[Opening Records to process section]

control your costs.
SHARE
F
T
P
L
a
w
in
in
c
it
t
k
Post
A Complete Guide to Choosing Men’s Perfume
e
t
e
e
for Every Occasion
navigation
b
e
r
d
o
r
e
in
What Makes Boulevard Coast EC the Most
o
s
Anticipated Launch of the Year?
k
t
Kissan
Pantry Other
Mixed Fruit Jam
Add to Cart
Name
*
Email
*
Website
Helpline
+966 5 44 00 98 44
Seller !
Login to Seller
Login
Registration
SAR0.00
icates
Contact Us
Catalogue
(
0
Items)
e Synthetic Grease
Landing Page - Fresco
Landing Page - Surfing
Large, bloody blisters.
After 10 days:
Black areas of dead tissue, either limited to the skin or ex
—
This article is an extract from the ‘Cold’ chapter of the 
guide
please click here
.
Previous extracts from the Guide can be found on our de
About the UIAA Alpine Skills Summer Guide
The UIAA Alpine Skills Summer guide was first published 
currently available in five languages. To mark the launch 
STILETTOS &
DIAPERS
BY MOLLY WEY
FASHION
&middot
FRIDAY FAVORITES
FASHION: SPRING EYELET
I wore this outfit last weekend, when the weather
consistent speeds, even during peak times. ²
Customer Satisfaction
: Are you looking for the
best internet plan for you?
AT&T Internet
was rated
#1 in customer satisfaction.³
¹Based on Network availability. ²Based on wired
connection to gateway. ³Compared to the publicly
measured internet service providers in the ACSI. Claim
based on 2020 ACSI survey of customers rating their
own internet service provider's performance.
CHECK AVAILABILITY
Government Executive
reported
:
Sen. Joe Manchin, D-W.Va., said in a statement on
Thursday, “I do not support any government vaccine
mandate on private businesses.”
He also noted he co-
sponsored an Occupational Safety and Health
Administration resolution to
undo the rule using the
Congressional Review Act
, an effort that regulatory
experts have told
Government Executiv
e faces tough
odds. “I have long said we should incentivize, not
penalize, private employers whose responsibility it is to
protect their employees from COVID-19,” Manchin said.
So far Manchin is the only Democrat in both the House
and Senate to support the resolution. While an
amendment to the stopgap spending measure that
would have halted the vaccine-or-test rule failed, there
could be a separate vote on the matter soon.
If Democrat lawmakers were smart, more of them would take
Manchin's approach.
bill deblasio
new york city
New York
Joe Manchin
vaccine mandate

[Closing Records to process section]

◆ Instruction ◆
Write out every entry again exactly, please, with nothing missing.

◆ Result for this exercise ◆
control your costs.
SHARE
F
T
P
L
a
w
in
in
c
it
t
k
Post
A Complete Guide to Choosing Men’s Perfume
e
t
e
e
for Every Occasion
navigation
b
e
r
d
o
r
e
in
What Makes Boulevard Coast EC the Most
o
s
Anticipated Launch of the Year?
k
t
Kissan
Pantry Other
Mixed Fruit Jam
Add to Cart
Name
*
Email
*
Website
Helpline
+966 5 44 00 98 44
Seller !
Login to Seller
Login
Registration
SAR0.00
icates
Contact Us
Catalogue
(
0
Items)
e Synthetic Grease
Landing Page - Fresco
Landing Page - Surfing
Large, bloody blisters.
After 10 days:
Black areas of dead tissue, either limited to the skin or ex
—
This article is an extract from the ‘Cold’ chapter of the 
guide
please click here
.
Previous extracts from the Guide can be found on our de
About the UIAA Alpine Skills Summer Guide
The UIAA Alpine Skills Summer guide was first published 
currently available in five languages. To mark the launch 
STILETTOS &
DIAPERS
BY MOLLY WEY
FASHION
&middot
FRIDAY FAVORITES
FASHION: SPRING EYELET
I wore this outfit last weekend, when the weather
consistent speeds, even during peak times. ²
Customer Satisfaction
: Are you looking for the
best internet plan for you?
AT&T Internet
was rated
#1 in customer satisfaction.³
¹Based on Network availability. ²Based on wired
connection to gateway. ³Compared to the publicly
measured internet service providers in the ACSI. Claim
based on 2020 ACSI survey of customers rating their
own internet service provider's performance.
CHECK AVAILABILITY
Government Executive
reported
:
Sen. Joe Manchin, D-W.Va., said in a statement on
Thursday, “I do not support any government vaccine
mandate on private businesses.”
He also noted he co-
sponsored an Occupational Safety and Health
Administration resolution to
undo the rule using the
Congressional Review Act
, an effort that regulatory
experts have told
Government Executiv
e faces tough
odds. “I have long said we should incentivize, not
penalize, private employers whose responsibility it is to
protect their employees from COVID-19,” Manchin said.
So far Manchin is the only Democrat in both the House
and Senate to support the resolution. While an
amendment to the stopgap spending measure that
would have halted the vaccine-or-test rule failed, there
could be a separate vote on the matter soon.
If Democrat lawmakers were smart, more of them would take
Manchin's approach.
bill deblasio
new york city
New York
Joe Manchin
vaccine mandate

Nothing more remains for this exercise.